I’ve got this partly solved already. Whenever a player tries to walk through a wall, he’s teleported back a little - preventing him from actually going through that wall. But a problem arises when he takes of the VR goggles. When he does, the Quest enters stand-by mode. A player can then simply walk outside of a room and when he puts the goggles back on he will be in a place where he is not supposed to be. Reason being of course is that all scripting (and thus all checks) is suspended when the Quest is in stand by.

Now the easiest way would be to enable “Run in Background” in the Player Settings. Unfortunately, that setting is not there in XR projects.

So my thought of solving this, is to detect when the Quest wants to enter stand by mode, save the player’s world coordinates and when the Quest exits stand by mode, teleport the player to these coordinates.
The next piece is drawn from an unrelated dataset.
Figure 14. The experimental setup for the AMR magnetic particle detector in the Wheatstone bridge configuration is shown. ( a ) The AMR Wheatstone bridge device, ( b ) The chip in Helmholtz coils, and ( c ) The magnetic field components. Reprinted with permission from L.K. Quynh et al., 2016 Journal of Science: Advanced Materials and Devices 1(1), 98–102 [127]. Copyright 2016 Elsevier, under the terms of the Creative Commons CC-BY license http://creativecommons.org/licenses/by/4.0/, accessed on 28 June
I’ve tried using OnApplicationPause/OnApplicationFocus, but neither are fired when the Quest enters stand-by mode.

So my question is: is there another way to detect the Quest going to sleep?

Accurately detecting when the user takes off/takes back on the headset is a major pain even with native support. I would discourage you from relying on this for crucial gameplay features.

What we did was implement a “safe area” concept in which, depending on which quests the user has already solved, determines in which areas the player can “legally” be. If they are outside that area, they are teleported back to the closest allowed region.

If your game has detectable proofs that the room was escaped correctly, like if there are triggers to open one of the doors between areas, you can use those as confirmation that a player is allowed to be in the new space. Combine that with tracking the last valid location, and you would hopefully be able to return them to the original room at a location you’re fine with.